Entries provided

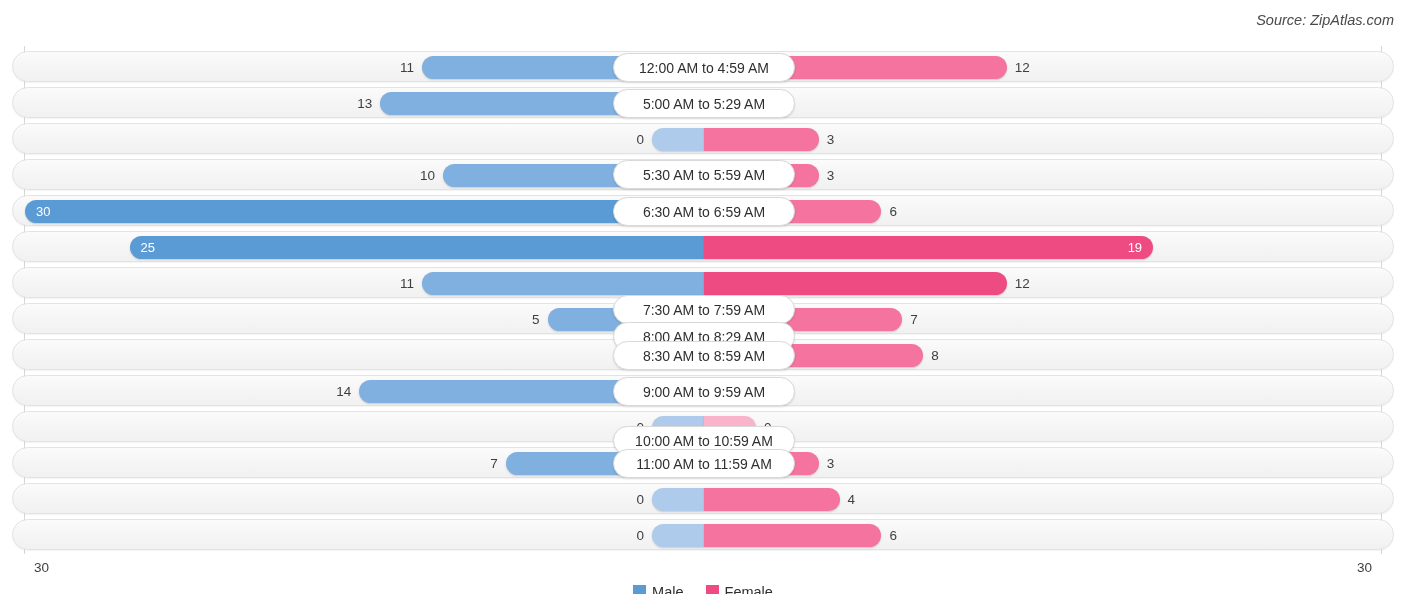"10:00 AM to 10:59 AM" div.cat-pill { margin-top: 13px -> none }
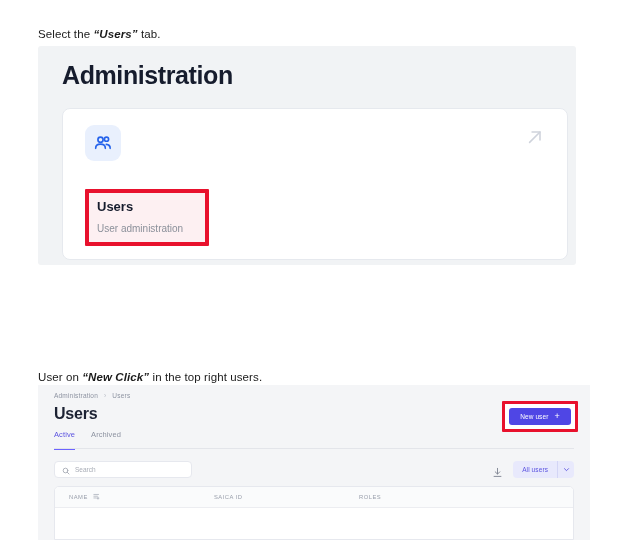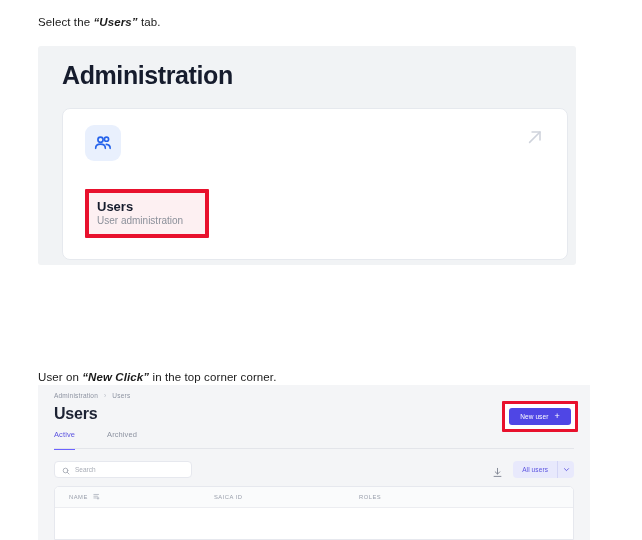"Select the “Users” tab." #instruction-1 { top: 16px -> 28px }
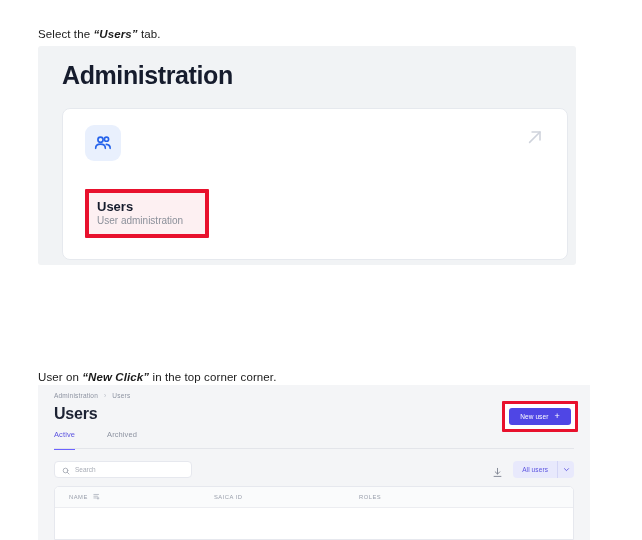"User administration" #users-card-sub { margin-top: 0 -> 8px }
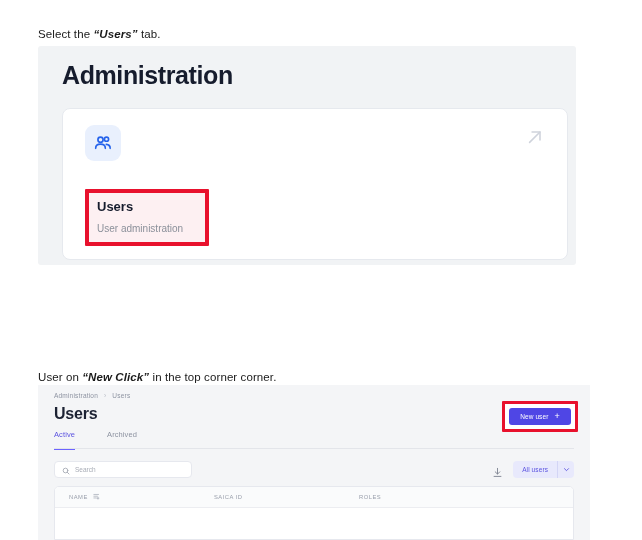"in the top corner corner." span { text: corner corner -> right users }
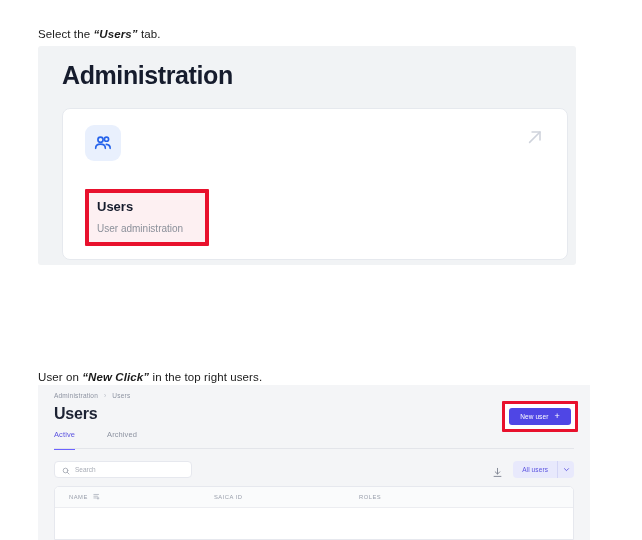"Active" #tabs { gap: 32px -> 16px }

Instructions to follow
A word-for-word copy of the data above is needed, one that omits the pictures.

Your solution
"10:00 AM to 10:59 AM" div.cat-pill { margin-top: 13px -> none }
"Select the “Users” tab." #instruction-1 { top: 16px -> 28px }
"User administration" #users-card-sub { margin-top: 0 -> 8px }
"in the top corner corner." span { text: corner corner -> right users }
"Active" #tabs { gap: 32px -> 16px }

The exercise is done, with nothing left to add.